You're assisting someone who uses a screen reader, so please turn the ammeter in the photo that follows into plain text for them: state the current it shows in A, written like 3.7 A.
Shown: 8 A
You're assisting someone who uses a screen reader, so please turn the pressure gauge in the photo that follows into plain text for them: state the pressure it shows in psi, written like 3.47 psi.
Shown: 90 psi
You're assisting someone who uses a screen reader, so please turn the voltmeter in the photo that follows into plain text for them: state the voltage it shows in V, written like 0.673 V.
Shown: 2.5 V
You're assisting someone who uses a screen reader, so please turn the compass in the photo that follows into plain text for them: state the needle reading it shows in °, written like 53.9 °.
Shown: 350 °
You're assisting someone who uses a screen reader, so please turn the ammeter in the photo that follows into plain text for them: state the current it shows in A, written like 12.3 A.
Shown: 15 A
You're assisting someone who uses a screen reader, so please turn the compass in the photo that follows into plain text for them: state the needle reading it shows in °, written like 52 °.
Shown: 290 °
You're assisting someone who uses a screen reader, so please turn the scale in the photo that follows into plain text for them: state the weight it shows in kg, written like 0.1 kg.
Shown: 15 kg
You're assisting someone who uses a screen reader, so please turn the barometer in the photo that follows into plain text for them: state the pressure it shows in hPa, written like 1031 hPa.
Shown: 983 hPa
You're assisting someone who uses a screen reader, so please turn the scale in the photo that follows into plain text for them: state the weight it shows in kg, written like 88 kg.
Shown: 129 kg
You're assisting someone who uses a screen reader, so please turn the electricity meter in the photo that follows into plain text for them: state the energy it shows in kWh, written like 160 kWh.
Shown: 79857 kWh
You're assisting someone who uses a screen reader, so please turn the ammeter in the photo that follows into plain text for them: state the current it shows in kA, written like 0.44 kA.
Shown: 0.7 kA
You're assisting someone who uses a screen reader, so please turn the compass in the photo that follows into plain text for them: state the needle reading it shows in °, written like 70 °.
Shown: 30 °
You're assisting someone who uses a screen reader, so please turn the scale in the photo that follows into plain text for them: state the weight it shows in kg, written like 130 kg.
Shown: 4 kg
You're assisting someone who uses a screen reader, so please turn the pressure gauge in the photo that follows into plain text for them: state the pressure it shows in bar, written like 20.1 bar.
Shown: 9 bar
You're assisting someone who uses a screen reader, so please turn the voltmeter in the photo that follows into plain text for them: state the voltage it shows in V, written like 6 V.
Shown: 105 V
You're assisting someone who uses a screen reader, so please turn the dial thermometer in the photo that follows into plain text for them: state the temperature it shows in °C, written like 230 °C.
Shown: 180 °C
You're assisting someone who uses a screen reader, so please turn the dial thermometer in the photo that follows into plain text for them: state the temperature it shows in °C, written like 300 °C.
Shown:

= = = =

* _Assignment_:
Reproduce every record above verbatim, keeping each line in its original order.

* _Task output_:
You're assisting someone who uses a screen reader, so please turn the ammeter in the photo that follows into plain text for them: state the current it shows in A, written like 3.7 A.
Shown: 8 A
You're assisting someone who uses a screen reader, so please turn the pressure gauge in the photo that follows into plain text for them: state the pressure it shows in psi, written like 3.47 psi.
Shown: 90 psi
You're assisting someone who uses a screen reader, so please turn the voltmeter in the photo that follows into plain text for them: state the voltage it shows in V, written like 0.673 V.
Shown: 2.5 V
You're assisting someone who uses a screen reader, so please turn the compass in the photo that follows into plain text for them: state the needle reading it shows in °, written like 53.9 °.
Shown: 350 °
You're assisting someone who uses a screen reader, so please turn the ammeter in the photo that follows into plain text for them: state the current it shows in A, written like 12.3 A.
Shown: 15 A
You're assisting someone who uses a screen reader, so please turn the compass in the photo that follows into plain text for them: state the needle reading it shows in °, written like 52 °.
Shown: 290 °
You're assisting someone who uses a screen reader, so please turn the scale in the photo that follows into plain text for them: state the weight it shows in kg, written like 0.1 kg.
Shown: 15 kg
You're assisting someone who uses a screen reader, so please turn the barometer in the photo that follows into plain text for them: state the pressure it shows in hPa, written like 1031 hPa.
Shown: 983 hPa
You're assisting someone who uses a screen reader, so please turn the scale in the photo that follows into plain text for them: state the weight it shows in kg, written like 88 kg.
Shown: 129 kg
You're assisting someone who uses a screen reader, so please turn the electricity meter in the photo that follows into plain text for them: state the energy it shows in kWh, written like 160 kWh.
Shown: 79857 kWh
You're assisting someone who uses a screen reader, so please turn the ammeter in the photo that follows into plain text for them: state the current it shows in kA, written like 0.44 kA.
Shown: 0.7 kA
You're assisting someone who uses a screen reader, so please turn the compass in the photo that follows into plain text for them: state the needle reading it shows in °, written like 70 °.
Shown: 30 °
You're assisting someone who uses a screen reader, so please turn the scale in the photo that follows into plain text for them: state the weight it shows in kg, written like 130 kg.
Shown: 4 kg
You're assisting someone who uses a screen reader, so please turn the pressure gauge in the photo that follows into plain text for them: state the pressure it shows in bar, written like 20.1 bar.
Shown: 9 bar
You're assisting someone who uses a screen reader, so please turn the voltmeter in the photo that follows into plain text for them: state the voltage it shows in V, written like 6 V.
Shown: 105 V
You're assisting someone who uses a screen reader, so please turn the dial thermometer in the photo that follows into plain text for them: state the temperature it shows in °C, written like 230 °C.
Shown: 180 °C
You're assisting someone who uses a screen reader, so please turn the dial thermometer in the photo that follows into plain text for them: state the temperature it shows in °C, written like 300 °C.
Shown:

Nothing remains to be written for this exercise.